Poor performance of the bottomline in FY02 was mainly on account of a provision of higher deferred revenue expenses and expenditure incurred to expand the number of beds. Profitability also decreased due to a 7% rise in interest expenses and a 22% rise in depreciation. Fourth quarter has been especially bad for the company as interest and depreciation expenses went up by 19% and 56% respectively on a YoY basis.
In 1QFY03 too, one can see a significant jump in interest and depreciation costs. Addition of new beds is the likely reason for the same. Healthcare is a long term business and the initial years in a new project are likely to give teething troubles.
The company has stated that it does not plan any capital expenditure on new hospitals and plans to concentrate on increasing the hospitals under management. AHEL plans to increase the ratio between managed beds and owned beds to 1.5:1 from the current ratio of 1:1. At present nearly 79% of the total capital employed is towards the hospital division which includes the pharmancy division also.

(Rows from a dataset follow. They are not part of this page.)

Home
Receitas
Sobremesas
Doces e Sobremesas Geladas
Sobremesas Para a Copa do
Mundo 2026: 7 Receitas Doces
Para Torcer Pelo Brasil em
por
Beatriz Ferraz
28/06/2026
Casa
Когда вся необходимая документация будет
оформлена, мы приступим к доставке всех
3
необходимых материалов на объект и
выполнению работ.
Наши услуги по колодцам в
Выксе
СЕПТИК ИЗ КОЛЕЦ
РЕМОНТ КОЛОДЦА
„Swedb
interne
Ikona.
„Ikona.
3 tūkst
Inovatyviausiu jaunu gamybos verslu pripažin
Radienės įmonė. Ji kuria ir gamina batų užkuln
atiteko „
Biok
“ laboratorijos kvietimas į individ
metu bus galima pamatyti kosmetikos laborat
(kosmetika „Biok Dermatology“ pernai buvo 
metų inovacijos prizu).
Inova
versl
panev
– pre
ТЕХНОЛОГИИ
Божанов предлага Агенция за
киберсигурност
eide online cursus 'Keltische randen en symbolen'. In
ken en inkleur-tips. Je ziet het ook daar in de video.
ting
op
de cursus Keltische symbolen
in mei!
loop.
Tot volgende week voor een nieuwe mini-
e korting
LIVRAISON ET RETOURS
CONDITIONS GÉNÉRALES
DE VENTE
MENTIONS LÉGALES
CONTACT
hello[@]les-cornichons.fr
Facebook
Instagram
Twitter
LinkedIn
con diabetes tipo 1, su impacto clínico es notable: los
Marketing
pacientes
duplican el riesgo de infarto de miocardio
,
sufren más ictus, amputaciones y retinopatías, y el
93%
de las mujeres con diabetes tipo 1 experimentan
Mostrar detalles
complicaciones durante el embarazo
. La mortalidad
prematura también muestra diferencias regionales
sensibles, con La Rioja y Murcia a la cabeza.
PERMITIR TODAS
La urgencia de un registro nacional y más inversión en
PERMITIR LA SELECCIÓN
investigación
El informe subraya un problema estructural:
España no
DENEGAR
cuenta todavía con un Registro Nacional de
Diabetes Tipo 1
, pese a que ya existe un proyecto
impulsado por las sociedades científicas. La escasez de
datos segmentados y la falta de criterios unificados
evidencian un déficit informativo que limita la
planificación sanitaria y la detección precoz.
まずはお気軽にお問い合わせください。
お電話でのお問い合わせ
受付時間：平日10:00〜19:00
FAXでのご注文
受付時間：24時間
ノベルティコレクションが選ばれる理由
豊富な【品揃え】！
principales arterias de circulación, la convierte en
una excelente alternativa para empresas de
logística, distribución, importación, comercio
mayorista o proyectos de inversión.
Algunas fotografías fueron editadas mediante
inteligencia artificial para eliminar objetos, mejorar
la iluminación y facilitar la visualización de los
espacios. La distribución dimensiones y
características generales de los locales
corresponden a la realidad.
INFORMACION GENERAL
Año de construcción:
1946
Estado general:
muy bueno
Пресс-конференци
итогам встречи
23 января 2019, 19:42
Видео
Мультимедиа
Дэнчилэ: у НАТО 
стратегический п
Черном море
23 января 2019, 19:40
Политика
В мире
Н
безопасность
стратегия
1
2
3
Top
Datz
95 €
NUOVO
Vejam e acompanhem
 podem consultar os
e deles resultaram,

Over the past three years return on capital employed ROCE of the company has been on a constant downturn. From the highs of nearly 16.6% in FY99, the ROCE is currently at 12.0%. The continuous downtrent in ROCE can be mainly attributed to the company's venture into the low margin pharmacy business from FY00 onwards. While the pharmacy division has enabled the company to boost its topline, its operating margins and net profits have come under considerable pressure.
During FY02, AHEL commissioned its new speciality hospital in Colombo Sri Lanka. The hospital has a capacity of nearly 500 beds and the company holds a 31% equity in the venture. AHEL is agressively trying to tap new markets mainly in west Asia. The company plans to set up another speciality hospital in Sri Lanka encouraged by incentives given by the government of that country.
The stock is currently trading at Rs 100, a P/E of 13x its 1QFY03 annualised earnings, and 14x its FY02 earnings. AHEL has ambitious expansion plans mainly in the area of managed hospitals, which have a higher ROCE. The company's venture in to pharmacy business has not yeilded the desired effect as far as the bottomline and operational efficiencies are concerned. AHEL's topline is likely to witness a steady improvement as its size and spread across the country enables it to attract business easily. Bottomline growth however, is likely to remain subdued on account of lower operating efficiencies of the pharmacy division, which contributes nearly one thirds towards total revenues of the company.
Valuations are likely to improve as and when management consultancy fees forms a major part of revenues. But this is still a long time away. Apollo Hospitals business strategy has considerable potential from a long term perspective, considering its current position in the domestic market and future potential of the Indian healthcare sector.